The award recognizes Butler’s achievements in bioengineering spanning his research contributions, development of new methods of measurement, innovative equipment design and instrumentation, as well as his educational impact in the training of bioengineers and service to the bioengineering community and ASME.

Butler’s research interests include functional tissue engineering and orthopaedic biomechanics. At UC, he conducts research in two primary areas: expanding the use of functional tissue engineering principles using developmental biology to improve tendon and ligament repair and measuring three-dimensional kinematics and kinetics in the knee to determine forces on ligament and cartilage structures during daily activities.

He also directs UC’s National Science Foundation Integrated Graduate Education, Research and Training (IGERT) program in Bioapplications of Membrane Science and Engineering.

Butler became interested in biomedical engineering as a graduate student at Michigan State University, where he received his PhD in engineering mechanics. He began his career at UC in 1976 as an assistant professor of orthopaedic surgery.

After moving to the College of Engineering and Applied Sciences in 1983, Butler and his colleagues began working to establish biomedical engineering as a recognized discipline on campus.

"We developed a seed grant program that brought faculty and students together between the Colleges of Engineering and Medicine, and that resulted in a five times return on investment in new external grants. Many faculty members who received these seed grants continue to collaborate today,” says Butler. 
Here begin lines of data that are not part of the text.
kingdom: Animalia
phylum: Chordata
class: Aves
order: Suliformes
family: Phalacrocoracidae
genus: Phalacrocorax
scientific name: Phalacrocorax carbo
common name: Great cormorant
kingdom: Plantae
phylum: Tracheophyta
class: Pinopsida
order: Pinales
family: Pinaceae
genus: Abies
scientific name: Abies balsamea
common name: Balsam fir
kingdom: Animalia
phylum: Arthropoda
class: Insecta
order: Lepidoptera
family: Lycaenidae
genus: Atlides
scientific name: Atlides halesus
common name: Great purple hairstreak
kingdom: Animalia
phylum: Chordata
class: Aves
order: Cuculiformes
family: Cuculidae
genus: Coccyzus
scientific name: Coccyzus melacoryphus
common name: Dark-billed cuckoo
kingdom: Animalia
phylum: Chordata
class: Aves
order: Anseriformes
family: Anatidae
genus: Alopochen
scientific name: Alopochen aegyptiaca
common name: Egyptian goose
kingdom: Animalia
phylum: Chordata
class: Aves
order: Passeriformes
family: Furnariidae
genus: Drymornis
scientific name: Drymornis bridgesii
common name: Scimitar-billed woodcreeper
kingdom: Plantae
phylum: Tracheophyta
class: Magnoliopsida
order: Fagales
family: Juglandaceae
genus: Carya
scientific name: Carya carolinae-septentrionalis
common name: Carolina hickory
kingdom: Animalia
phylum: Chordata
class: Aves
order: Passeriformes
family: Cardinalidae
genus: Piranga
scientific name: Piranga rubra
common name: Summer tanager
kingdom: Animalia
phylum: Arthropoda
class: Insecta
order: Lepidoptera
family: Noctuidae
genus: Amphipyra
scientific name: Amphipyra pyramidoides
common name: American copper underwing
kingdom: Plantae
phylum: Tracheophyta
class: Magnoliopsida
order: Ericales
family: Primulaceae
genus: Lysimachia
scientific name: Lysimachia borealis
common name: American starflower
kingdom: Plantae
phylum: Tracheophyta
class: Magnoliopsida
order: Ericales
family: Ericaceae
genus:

In 2000, the team received a Special Opportunity Award from the Whitaker Foundation to create a graduate program in biomedical engineering at UC and agreed to start a new cross-disciplinary department of biomedical engineering between the two colleges. 

Butler has been involved with ASME since 1976. He has held several committee positions, and served as the chair of the organization’s bioengineering division in the 1980s. He has been previously named an ASME Fellow and a recipient of the Gustus L. Larson Memorial Award.

 

"It is definitely an honor to receive the Lissner Medal,” says Butler, "but, most of all, I think it reflects well on the level of talent and quality of the students and faculty with whom we have been able to collaborate. Biomedical engineering is a multidisciplinary field and we have been very lucky to have worked with some very strong collaborators.

"I view the Lissner as an honor for our laboratory, our collaborators and for UC. Personally, I plan to keep working with our graduate and undergraduate BME students and to continue to work toward solving important problems related to diagnosis, treatment and rehabilitation of musculoskeletal soft and hard tissue problems.”

Butler will receive the award at ASME’s Summer Bioengineering Conference in Fajardo, Puerto Rico, this June, during which he will give the Lissner Plenary Lecture. As the recipient, Butler receives a Bronze Medal and $1,000.

The Bioengineering Division of ASME established the H.R. Lissner Award as a divisional award in 1977. It was upgraded to a society award in 1987, made possible by a donation from Wayne State University, and is named in honor of Professor H.R. Lissner of Wayne State University for his pioneering work in biomechanics that began in 1939.

The tissue engineering and biomechanics lab of David Butler, PhD, includes cell culture lab director Cindi Gooch and biomedical engineering PhD students Kirsten Kinneberg and Nathaniel Dyment.

The tissue engineering and biomechanics lab of David Butler, PhD, includes cell culture lab director Cindi Gooch and biomedical engineering PhD students Kirsten Kinneberg and Nathaniel Dyment.